常に学び努力する姿勢が、先輩から可愛がられる要因かも知れないし、先輩から後輩へと脈々と受け継がれていくことなのかも知れません。
また、自分たちが年長になってくると、後輩の俳優を気にかけ、自分の演技論を押し付けることなく、後輩の良さを認めて一緒に作品を作り上げようという姿勢を見せ、決して老害にはなっていません。

登場する俳優たちはみんな「天才」と言ってもいい方々だとは思いますが、その一言では片付けられない、強いて「天才」という言葉を使うなら、マエストロ小澤同様、「努力の天才」なのではないかと感じました。

そして、監督、殺陣師、先輩などなどとの関係性からして、やはり根幹は「人」なのだなあと、改めて思わせられました。

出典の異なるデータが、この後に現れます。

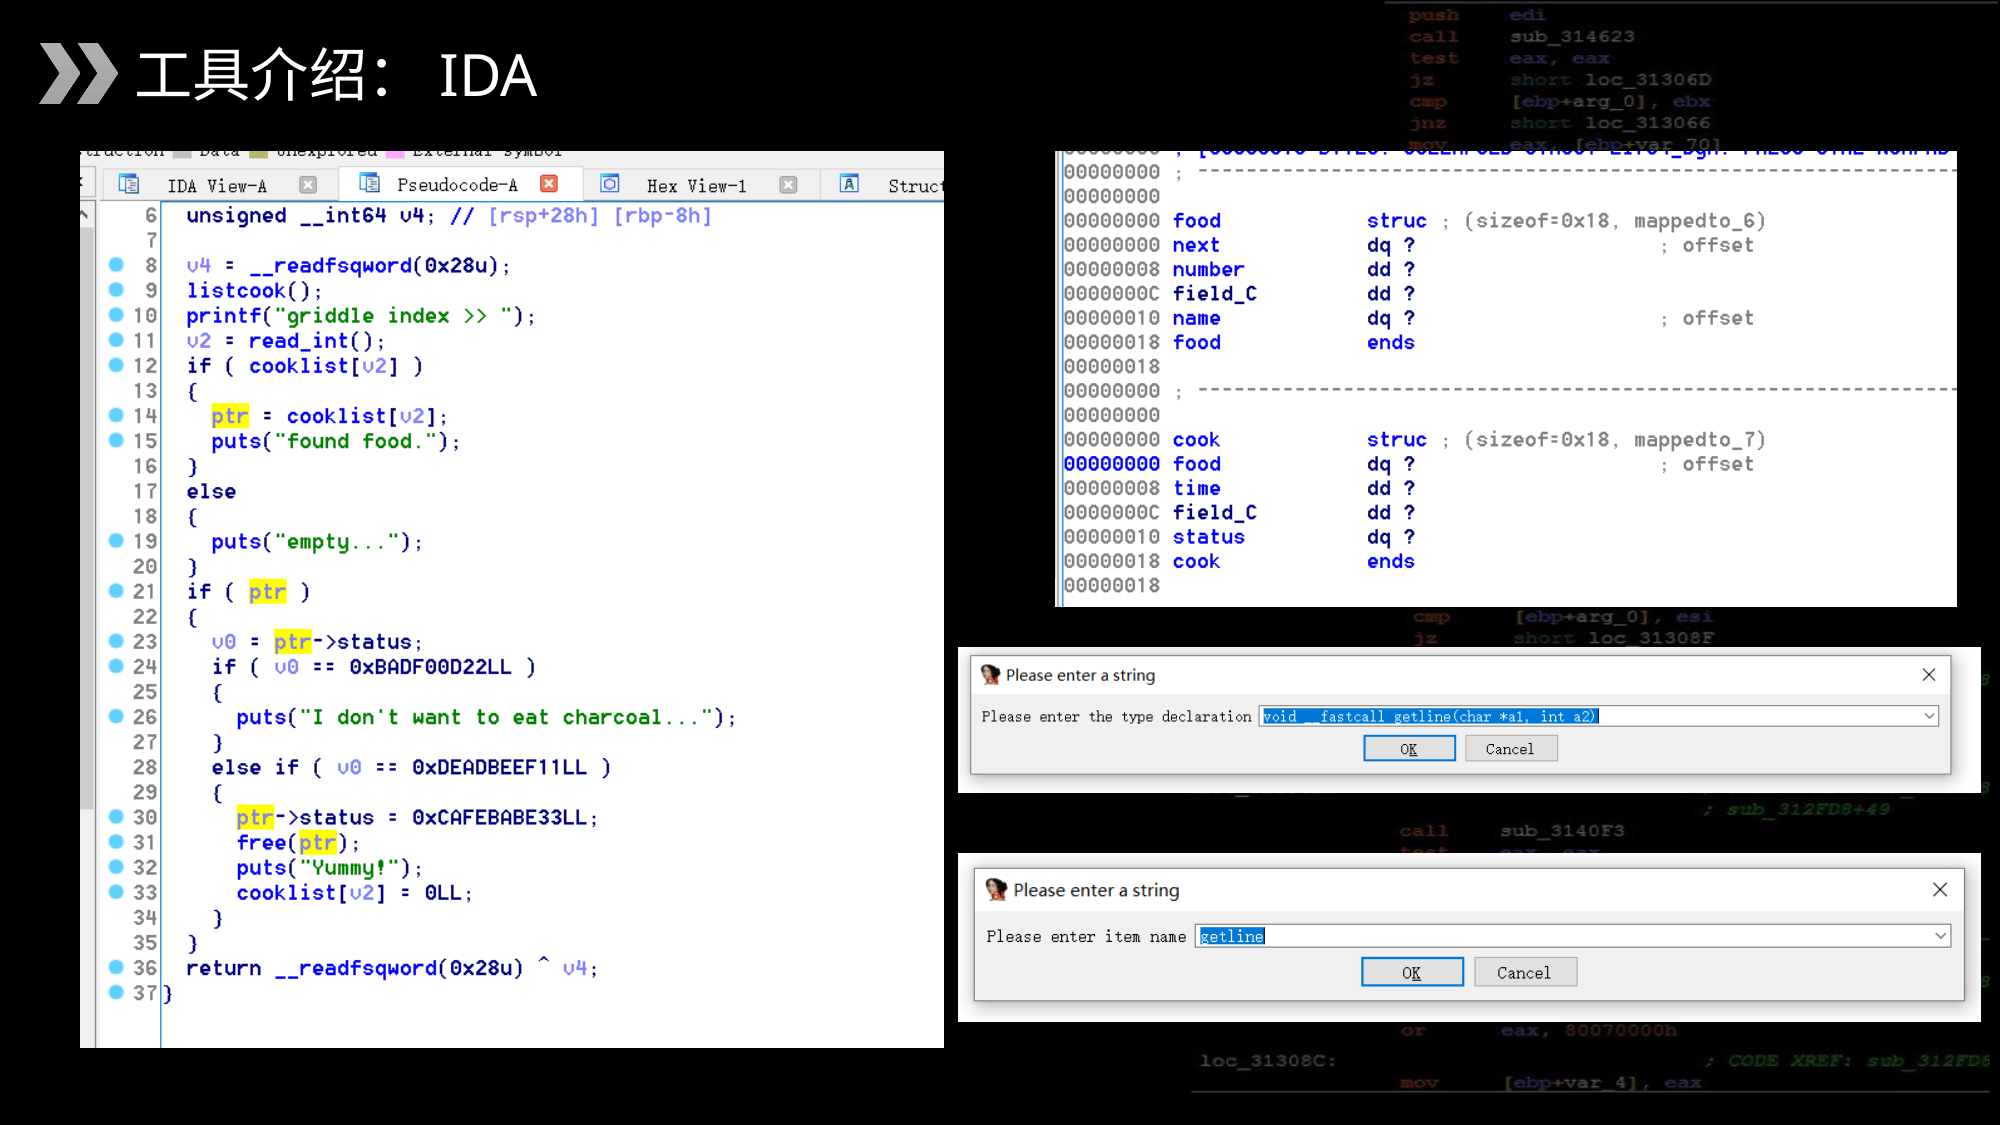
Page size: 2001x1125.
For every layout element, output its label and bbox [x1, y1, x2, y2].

picture [0, 0, 2000, 1125]
text_box [39, 42, 119, 104]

春日太一さんの最新作は、2023年11月27日に文芸春秋社から発行された『鬼の筆 戦後最大の脚本家・橋本忍の栄光と挫折』です。
橋本忍さんといえば、『七人の侍』『日本のいちばん長い日』『八甲田山』など、枚挙に遑がないほど名作映画の脚本を担当した方です。
若輩者の私でさえ、橋本さん脚本映画をほとんど観ています。
ご興味のある方は、ぜひ読んでみてください。
私も、もうちょっと先になると思いますが、読んでみます。